Les corps se déplacent, lentement, brisés, épuisés, dans une chorégraphie inconsciente, entre couloirs glacés et rideaux verts.

Des fauteuils roulants contre les murs, vides mais déjà prêts à accueillir d’autres âmes battues par l’attente.

Plus loin, des lits alignés, des silhouettes figées, comme des pièces qu’on déplace sur un échiquier trop grand, trop froid.

L’odeur est là. Pesante, étrange mélange d’antiseptique et de désespoir.

À ma gauche, des blocs d’attente où des corps immobiles tentent encore d’exister, séparés seulement par des voilages trop fins pour masquer la douleur.

Blouses blanches, allées et venues. Un ballet d’efficacité. Rien ne s’arrête. Tout fonctionne. Comme une machine implacable, insensible au chaos humain qu’elle régule.

Les gémissements fusent. Les râles s’étouffent. Parfois même, des cris arrachent l’air, résonnent contre les murs, s’effacent aussitôt dans l’indifférence clinique.

L’odeur de la mort rôde.

Et moi, perdue dans cette cadence, dans cette logique mécanique, je ne suis qu’une pièce de plus dans cette vaste machine hospitalière.

Je compte les gens qui étaient déjà présents à mon arrivée et espère. Mais c’est sans compter sur les urgences qui arrivent à tout moment.

Les portes battantes s’ouvrent brusquement.

D’abord, les accidentés de la route. Des corps ensanglantés, abîmés par le choc, sont transportés sur des civières, entourés de pompiers au visage fermé, concentré. Certains, à moitié partis, ne répondent plus à aucun stimulus. Prises en charge immédiatement, on les dirige sans attendre vers l’autre côté de la porte, dans l’urgence de leur état.

Puis viennent les éclopés des débuts de soirées. Des bagarres de rue ont laissé ici leurs traces, des visages tuméfiés, des bras lacérés, des oreilles marquées par des lames. Encore sous l’effet de l’alcool, certains sont engourdis par une violence dont ils ne mesurent pas encore l’impact. Installés sur des fauteuils roulants ou des brancards, sous le regard froid des pompiers, ils cuvent leur vinasse.

Et enfin, l’abandon silencieux. Une personne âgée, inconsciente après une chute à son domicile, est amenée sur un brancard. Son corps frêle est resté inerte pendant des heures, seul. Seuls les aboiements insistants de son chien ont alerté les voisins, qui ont fini par lui porter secours.

Les gémissements fusent. Les râles s’étouffent. Parfois même,

— Madame la Chance.

— Oui.

— Veuillez me suivre.

Je suis installée dans une pièce, assise, j’attends.

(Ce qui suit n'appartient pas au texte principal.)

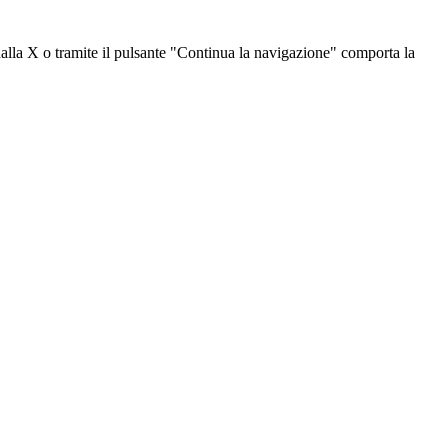
dalla X o tramite il pulsante "Continua la navigazione" comporta la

Un interne arrive avec des tubes vides et une seringue. Encore une !

Il me serre le bras droit à l’aide d’un garrot puis enfonce une aiguille pour prélever du sang.

— Ne bougez pas, le docteur va venir.

Dix, quinze minutes s’écoulent, je n’ai plus de notion du temps...

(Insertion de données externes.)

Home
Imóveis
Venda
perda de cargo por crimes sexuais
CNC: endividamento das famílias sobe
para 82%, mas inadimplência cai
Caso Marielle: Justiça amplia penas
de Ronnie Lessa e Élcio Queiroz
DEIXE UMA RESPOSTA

— Bonsoir Madame, Docteur Duray.

— Bonsoir, docteur.

— Vous vous êtes piquée avec une seringue ? C’est bien cela ?

— Oui, docteur.

— D’accord. Déjà, une fois le sang coagulé, il n’y plus aucun risque de contamination, en outre le HIV n’est pas volatil.

Donc, il n’y a pas de quoi paniquer. Mais, par mesure de sécurité nous allons procéder à des examens complets concernant des risques de contamination potentiel de HIV, hépatites etc... Nous aurons une réponse définitive dans trois mois car, le HIV ne se déclare pas avant.

Vous allez avaler ce cachet maintenant, puis, un autre dans six heures, entre les intervalles de ces cachets bleus il vous faudra compter les heures, puis en prendre un autre. Une infirmière va venir pour prendre rendez-vous pour un prochain examen.

Vingt heures quinze. Je sors de l’hôpital.

La nuit est tombée, mais elle n’apporte aucun apaisement. L’air est froid, ou peut-être est-ce juste moi qui tremble.

— Ça va aller... Me souffle ma petite voix.

Je me fige.

Ça va aller ?

Les mots résonnent en moi. Vide. Froid. Faux.

— Comment ça… VA ALLER ?

Ma voix éclate, brisée. Mais en moi, elle murmure différemment.

Trois mois… Trois mois à attendre. Trois mois… à faire des prises de sang. Trois mois… à avaler ces putains de médocs.

Trois mois… à me demander si je suis malade.

Je serre mes bras contre moi, mais c’est une autre peur qui m’enlace, qui m’étouffe.

— Je sais...

Je secoue la tête. Non. Non, il ne sait rien.

Les larmes montent.

Si seulement...

Mon souffle s’étrangle. Si seulement, je n’étais pas seule.

Et dans cette nuit, mon cri s’évanouit, noyé sous l’indifférence de la ville.